**MATERIAL PROVIDED**
******************************

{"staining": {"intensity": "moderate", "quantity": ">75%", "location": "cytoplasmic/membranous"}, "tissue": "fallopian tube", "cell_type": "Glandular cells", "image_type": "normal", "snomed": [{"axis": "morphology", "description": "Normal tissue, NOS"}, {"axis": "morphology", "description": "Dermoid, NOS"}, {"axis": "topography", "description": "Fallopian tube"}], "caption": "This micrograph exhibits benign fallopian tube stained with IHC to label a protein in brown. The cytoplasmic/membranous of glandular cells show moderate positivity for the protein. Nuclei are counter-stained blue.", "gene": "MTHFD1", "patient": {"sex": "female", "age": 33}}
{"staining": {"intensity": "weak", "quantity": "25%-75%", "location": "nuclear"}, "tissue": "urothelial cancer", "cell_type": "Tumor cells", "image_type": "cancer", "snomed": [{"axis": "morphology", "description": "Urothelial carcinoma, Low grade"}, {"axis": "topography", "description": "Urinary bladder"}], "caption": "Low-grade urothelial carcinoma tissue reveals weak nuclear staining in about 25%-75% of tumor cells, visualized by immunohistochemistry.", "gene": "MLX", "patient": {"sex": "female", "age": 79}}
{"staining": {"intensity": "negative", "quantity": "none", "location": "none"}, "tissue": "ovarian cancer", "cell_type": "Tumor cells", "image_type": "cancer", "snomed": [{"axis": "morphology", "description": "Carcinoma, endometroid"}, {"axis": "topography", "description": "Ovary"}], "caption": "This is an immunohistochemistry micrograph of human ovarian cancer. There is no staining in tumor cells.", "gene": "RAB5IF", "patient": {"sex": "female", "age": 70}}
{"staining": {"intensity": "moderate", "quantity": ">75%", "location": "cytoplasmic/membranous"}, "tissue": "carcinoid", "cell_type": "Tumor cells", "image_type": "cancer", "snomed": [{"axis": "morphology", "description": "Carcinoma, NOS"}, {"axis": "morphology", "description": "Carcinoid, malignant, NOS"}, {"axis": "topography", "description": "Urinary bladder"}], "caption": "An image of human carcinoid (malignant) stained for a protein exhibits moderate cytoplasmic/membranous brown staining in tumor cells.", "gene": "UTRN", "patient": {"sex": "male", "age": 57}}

******************************

**GOAL OF THE EXERCISE**
Output the entire listing above without leaving out or altering anything.

**RESPONSE FOR THIS EXERCISE**
{"staining": {"intensity": "moderate", "quantity": ">75%", "location": "cytoplasmic/membranous"}, "tissue": "fallopian tube", "cell_type": "Glandular cells", "image_type": "normal", "snomed": [{"axis": "morphology", "description": "Normal tissue, NOS"}, {"axis": "morphology", "description": "Dermoid, NOS"}, {"axis": "topography", "description": "Fallopian tube"}], "caption": "This micrograph exhibits benign fallopian tube stained with IHC to label a protein in brown. The cytoplasmic/membranous of glandular cells show moderate positivity for the protein. Nuclei are counter-stained blue.", "gene": "MTHFD1", "patient": {"sex": "female", "age": 33}}
{"staining": {"intensity": "weak", "quantity": "25%-75%", "location": "nuclear"}, "tissue": "urothelial cancer", "cell_type": "Tumor cells", "image_type": "cancer", "snomed": [{"axis": "morphology", "description": "Urothelial carcinoma, Low grade"}, {"axis": "topography", "description": "Urinary bladder"}], "caption": "Low-grade urothelial carcinoma tissue reveals weak nuclear staining in about 25%-75% of tumor cells, visualized by immunohistochemistry.", "gene": "MLX", "patient": {"sex": "female", "age": 79}}
{"staining": {"intensity": "negative", "quantity": "none", "location": "none"}, "tissue": "ovarian cancer", "cell_type": "Tumor cells", "image_type": "cancer", "snomed": [{"axis": "morphology", "description": "Carcinoma, endometroid"}, {"axis": "topography", "description": "Ovary"}], "caption": "This is an immunohistochemistry micrograph of human ovarian cancer. There is no staining in tumor cells.", "gene": "RAB5IF", "patient": {"sex": "female", "age": 70}}
{"staining": {"intensity": "moderate", "quantity": ">75%", "location": "cytoplasmic/membranous"}, "tissue": "carcinoid", "cell_type": "Tumor cells", "image_type": "cancer", "snomed": [{"axis": "morphology", "description": "Carcinoma, NOS"}, {"axis": "morphology", "description": "Carcinoid, malignant, NOS"}, {"axis": "topography", "description": "Urinary bladder"}], "caption": "An image of human carcinoid (malignant) stained for a protein exhibits moderate cytoplasmic/membranous brown staining in tumor cells.", "gene": "UTRN", "patient": {"sex": "male", "age": 57}}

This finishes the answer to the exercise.